I’m pondering today, how many different ways I shrink back in fear to avoid conflict. How many times I do not speak up for what is right, not with an angry and boisterous spirit, but out of love. I’m struck by how much time I spend hiding behind my fig leaf so that you won’t see how insecure I am, how naked I feel, where I’m afraid that I will make no impact, that it’s just easier not to try. I’m struck how little I step into my relationship with my wife with her best interest at heart, when what she needs, what we all need, is an authentic life-giver…someone that draws the best out of us, someone that sees through the fig leaf and still says, “I love you anyway.
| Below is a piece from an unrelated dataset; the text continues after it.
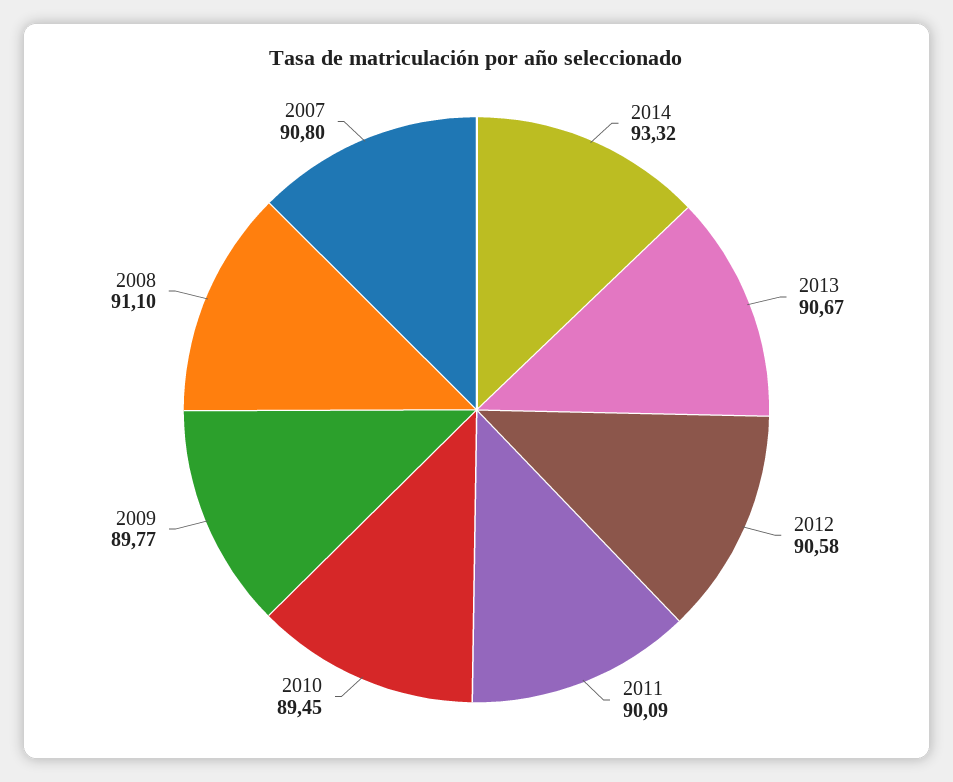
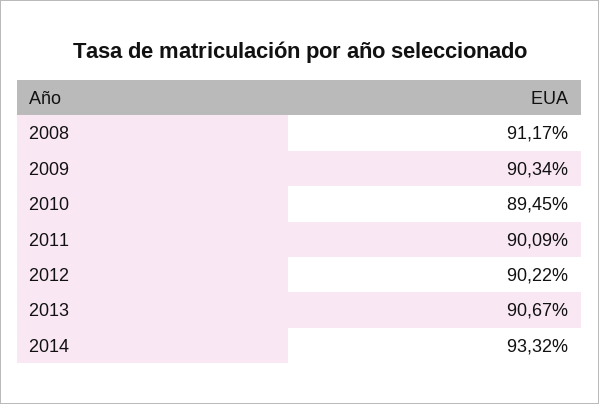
2012: 90.58 -> 90.22
2009: 89.77 -> 90.34
2008: 91.1 -> 91.17
2007: 90.8 -> none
I see the real you, the one God made. I’m in relentless pursuit of you.” It is what God does for us, and what we are to do for our spouses, our children, and with all other relationships in which we are engaged.
Lord, thank you for your relentless pursuit. Help me to trust that you have my best interest at heart. Help me to see it and understand it, and even more, to experience it. Lord, I’m burdened by the number of the places I fail to step up, the ways I hide, and where I shrink back to avoid conflict or abdicate my responsibility to calling out the best in others, especially my wife, my children, and those I serve. Thank you that you see through my fig leaf, that you love me anyway, and that you provide better clothes than I’m apt to make for myself, that you see me for who I really am, my True Self. You have not provided me with a spirit of fear (fig leaf), but of power and love (better clothes). Give me a new wardrobe! Help me to trust you that despite my insecurities (nakedness), I may be whole by your grace (dressed in the reality of the image of God), and that I may participate with you in the relentless pursuit and wholeness of others. Amen.
Where are you shrinking back in fear? Why? How does that affect your relationships? What would happen if you stepped forward in courage? What would change? How would it feel to live from the True Self (image of God), rather than from the False Self (the fig leaf)?